At least 1,000 people have died in the Gaza Strip between July 2024 and the end of last month while waiting to be evacuated for medical reasons, the World Health Organization (WHO) announced today.
“1,092 patients died between July 2024 and November 28, 2025 while awaiting medical evacuation,” WHO Director-General Tedros Adhanom Ghebreyesus said in a post on the social media platform X, noting that the figure, which comes from Gaza’s Ministry of Health, is “likely an underestimate.”
“Since October 2023, the WHO and its partners have evacuated more than 10,600 patients from Gaza suffering from serious health conditions, including more than 5,600 children in need of intensive care,” the WHO chief added.
Tedros also called on “more countries to accept patients from Gaza and for medical evacuations to resume to the West Bank, including East Jerusalem.”

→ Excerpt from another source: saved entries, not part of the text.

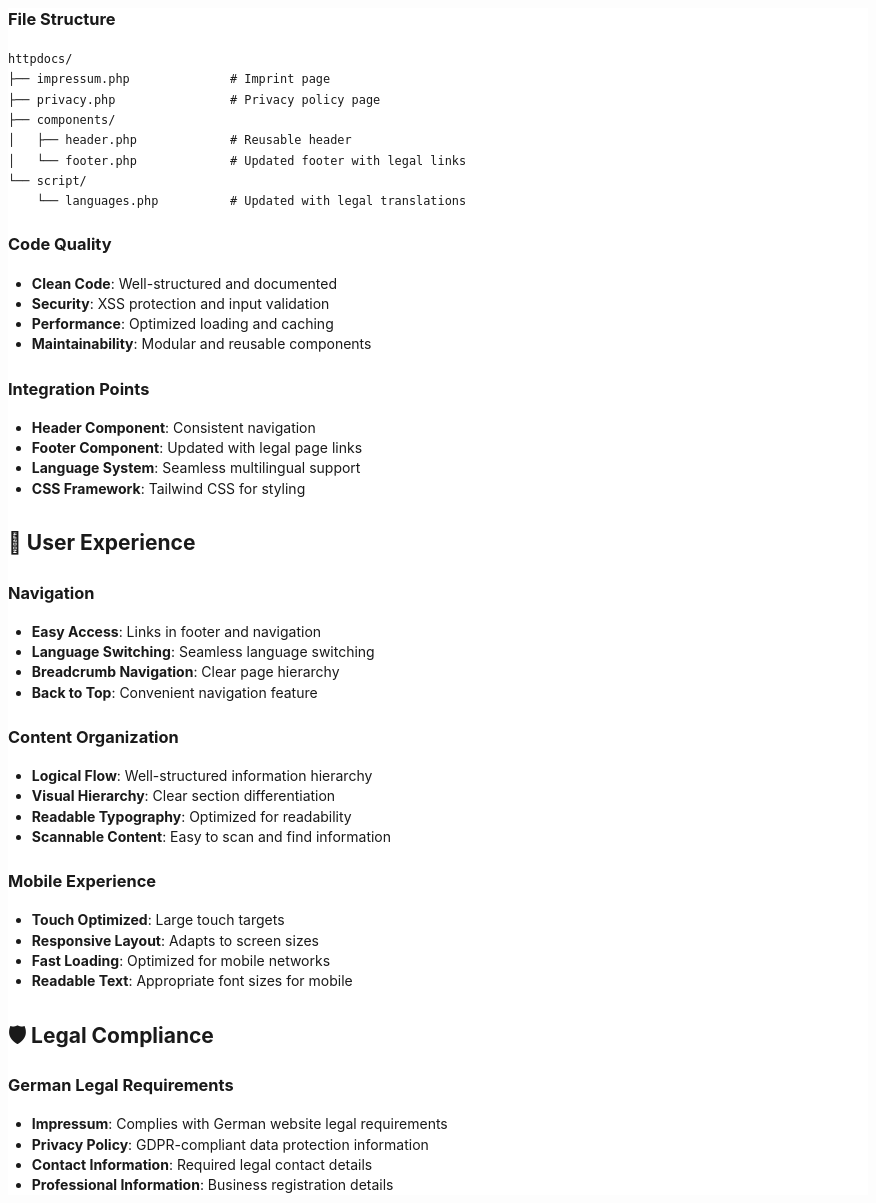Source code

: ### **File Structure**
```
httpdocs/
├── impressum.php              # Imprint page
├── privacy.php                # Privacy policy page
├── components/
│   ├── header.php             # Reusable header
│   └── footer.php             # Updated footer with legal links
└── script/
    └── languages.php          # Updated with legal translations
```

### **Code Quality**
- **Clean Code**: Well-structured and documented
- **Security**: XSS protection and input validation
- **Performance**: Optimized loading and caching
- **Maintainability**: Modular and reusable components

### **Integration Points**
- **Header Component**: Consistent navigation
- **Footer Component**: Updated with legal page links
- **Language System**: Seamless multilingual support
- **CSS Framework**: Tailwind CSS for styling

## 📱 **User Experience**

### **Navigation**
- **Easy Access**: Links in footer and navigation
- **Language Switching**: Seamless language switching
- **Breadcrumb Navigation**: Clear page hierarchy
- **Back to Top**: Convenient navigation feature

### **Content Organization**
- **Logical Flow**: Well-structured information hierarchy
- **Visual Hierarchy**: Clear section differentiation
- **Readable Typography**: Optimized for readability
- **Scannable Content**: Easy to scan and find information

### **Mobile Experience**
- **Touch Optimized**: Large touch targets
- **Responsive Layout**: Adapts to screen sizes
- **Fast Loading**: Optimized for mobile networks
- **Readable Text**: Appropriate font sizes for mobile

## 🛡️ **Legal Compliance**

### **German Legal Requirements**
- **Impressum**: Complies with German website legal requirements
- **Privacy Policy**: GDPR-compliant data protection information
- **Contact Information**: Required legal contact details
- **Professional Information**: Business registration details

“Lives depend on it,” he stressed.
After more than two years of war between Israel and the Palestinian Islamist movement Hamas, a ceasefire came into effect on October 10 under pressure from the United States, but medical evacuations continue to take place only at a very limited pace.
A few weeks ago, the WHO said that at least 16,500 Gaza residents were still waiting for urgent medical evacuation.
However, an official from Doctors Without Borders (MSF) told Agence France-Presse in early December that these figures include only officially registered patients, and that the real number of patients waiting to be evacuated is far higher.
To date, 30 countries have accepted patients from Gaza, but only a few—among them Egypt and the United Arab Emirates—have taken in patients in large numbers, according to MSF.